Not a bad idea to be super careful, but ensure that you wash your hands before removing masks or shields.
Don't forget that buttons are hard surfaces.
Your shoes can pick up the virus, so either leave them outside or wipe them with sanitiser.
The CDC recommends the general public wearing gloves only when cleaning or caring for someone who is sick.
The WHO cautions that washing your hands offers more protection against catching the coronavirus than wearing rubber gloves. It explains that COVID-19 can still be picked up on gloves and that this can be transferred to one's face. Gloves may give a "false sense of security", and washing hands is a far better precautionary measure.

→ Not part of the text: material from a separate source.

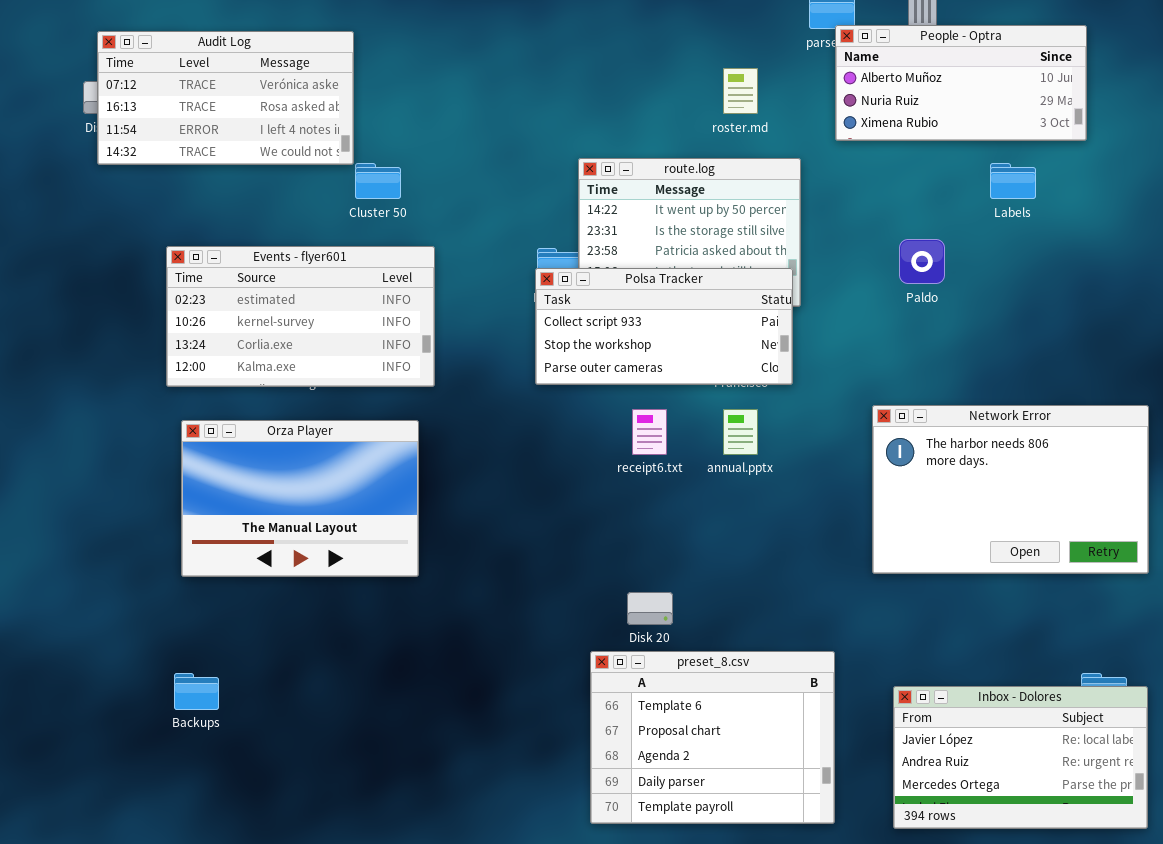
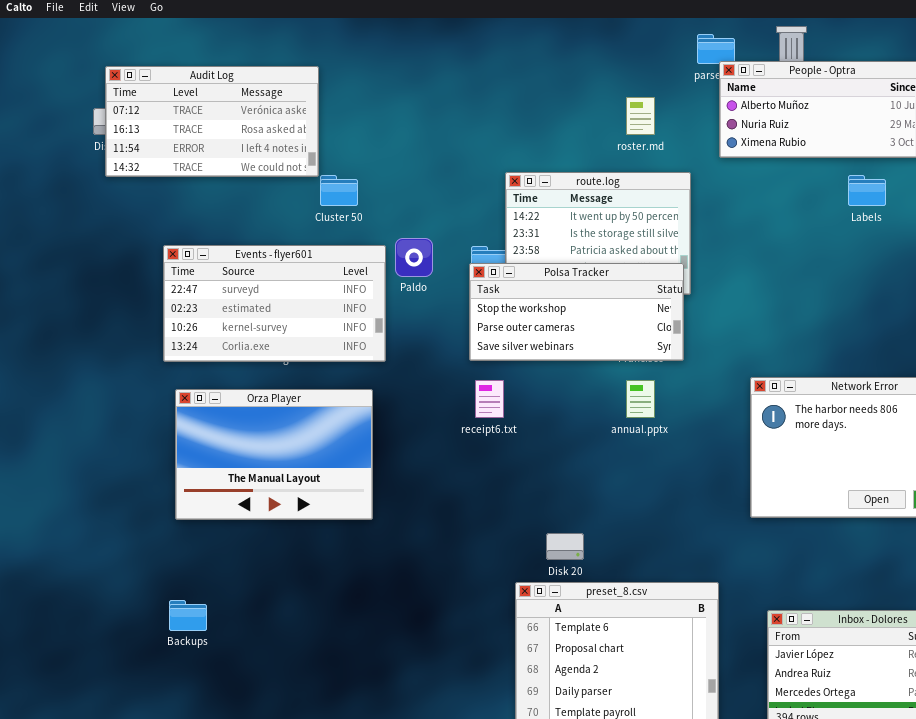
Paldo: [899,239,945,284] -> [395,238,433,277], moved
Events - flyer601: [166,246,435,387] -> [163,245,386,362], scrolled up 1 row
Polsa Tracker: [535,268,793,385] -> [469,263,684,361], scrolled down 1 row
receipt6.txt: [632,409,667,455] -> [475,380,504,418], moved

Wearing gloves is of doubtful protection since the virus does not penetrate the skin, unless maybe through an open wound. For gloves to be effective, they must be removed after touching any possibly contaminated object. Much easier to wash your hands.
The main advantage or disadvantage of gloves is that some are less likely to touch your face while others are more likely when wearing them.
If you let the gloves get dirty you could be increasing the chances of spreading contamination.
Public Health England (PHE) and the World Health Organisation has also not recommended people wear gloves or face masks to protect themselves.
Lenses and your Eyes.
The American Academy of Ophthalmology suggests that you consider "switching to glasses for a while.
"Wearing glasses may add a layer of protection.
"There's no evidence that wearing contact lenses increases your risk of coronavirus infection. But contact lens wearers touch their eyes more than the average person."
Safety glasses, which protect the exposed sides and the area around your eyes may offer better protection, health care experts say.
Keeping Covid-19 at bay when buying and consuming food. "We have no evidence that this virus is transmitted via food, or indeed food packaging," said Professor Lucia Anelich. So there's no empirical proof that anyone has contracted the virus from packaging. It's not impossible, but the chances are slim, Anelich indicates.
When asked about the effectiveness of wearing gloves during food preparation, she said years of research show that gloves offer a "false sense of security". "When people wear gloves, they tend to forget that the glove is an extension of their hand and so they will touch surfaces with the glove and then touch their faces or forget to wash their hands." She urged against wearing gloves while shopping.
"I do not disinfect (food) and I do not wash them with soap and water - that is a definite no no," said Anelich, who explained that soap is toxic to humans and should not be ingested.
In addition, what is emerging is that 90% of transmission occurs person-to-person, whether asymptomatic, symptomatic or pre-symptomatic, with only 10% from surfaces. What we also know is that frequently touched surfaces pose a greater risk than other less-touched surfaces. The chances that a specific package is frequently touched by an infected person are therefore highly remote.